There is another problem as well. The United States cannot attempt to neutralize a ballistic missile threat from a "rogue state" if it comes at the expense of Russia's national security. The missile threat can only be eliminated by strengthening controls over the proliferation of nuclear materials and missile technology and by preparing a multilateral treaty between countries possessing missile defense capability. In the spirit of the 1972 Anti-Ballistic Missile Treaty, from which former U.S. President George W. Bush withdrew in 2002, this new treaty would permit the deployment of missile defense systems based on a very simple principle: No missile defense should undermine the strategic balance of power with other nations. In the absence of this guarantee, there is a real threat of provoking a destructive dual arms race — one in offensive weapons and the other in missile defense systems.

 

In addition, a global U.S. missile defense system could torpedo the New START agreement signed in early April.
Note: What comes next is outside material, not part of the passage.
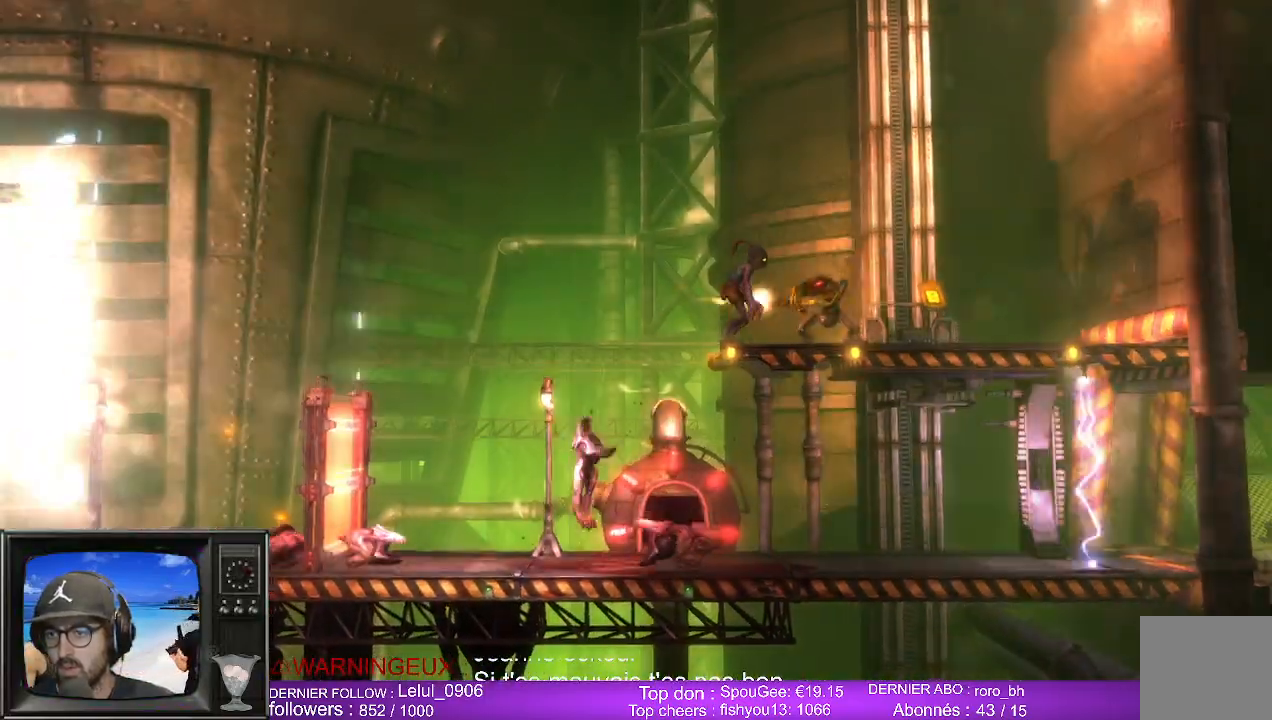
{"dt_ms": 500, "buttons": [], "left_stick": "right", "right_stick": "center", "events": [[117, "A", "down"], [283, "A", "up"]]}
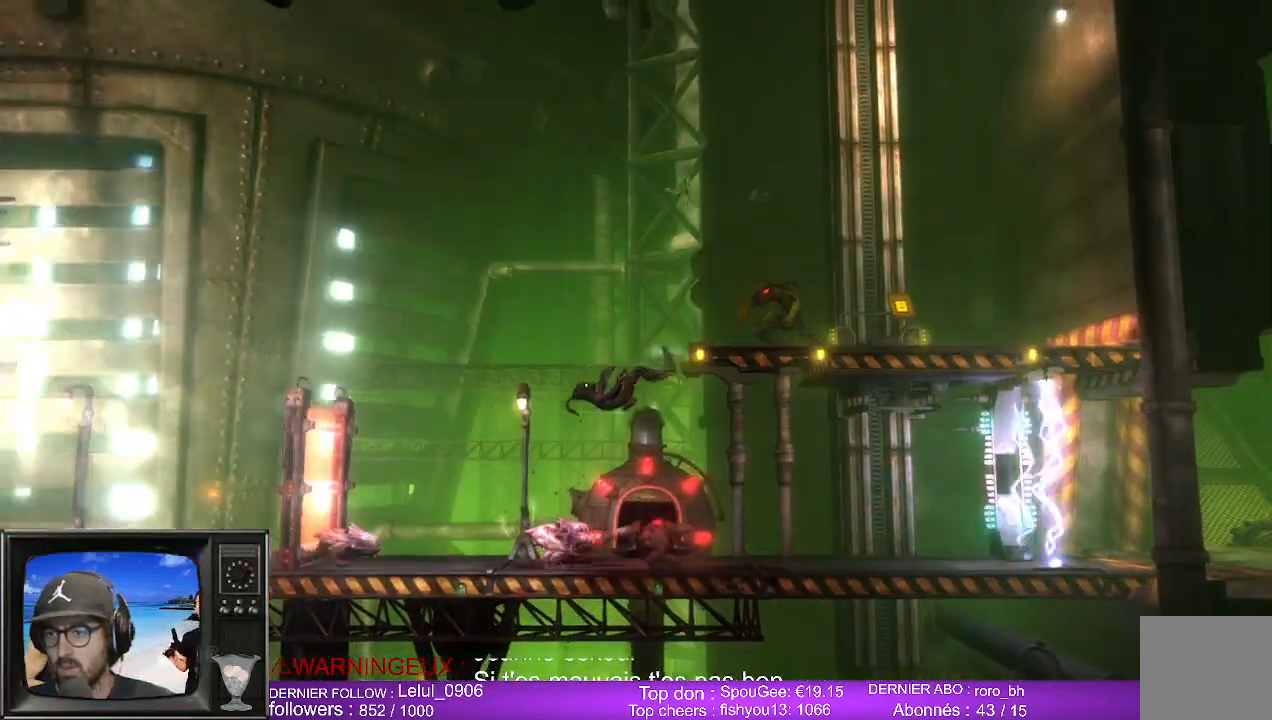
{"dt_ms": 1000, "buttons": [], "left_stick": "center", "right_stick": "center"}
The Russian side rightfully included a clause in the treaty's preamble that states the fundamental security link between offensive and defensive weapons. If the United States is determined to deploy a global missile defense system that upsets the balance of power, it may very well force Russia to withdraw from the treaty.

 

Now that the New START has been signed, Russia and the United States should begin negotiations on a new treaty to regulate and lim it missile defense deployment. Other important issues, such as the nonmilitarization of space and the reduction of tactical nuclear weapons, also need to be addressed in separate treaties. If the United States and Russia can sign agreements on all of these issues, this would strengthen global security for many decades to come.

 

Vladimir Kozin is chief of the Foreign Ministry's press center. The opinions reflected in this comment are his own.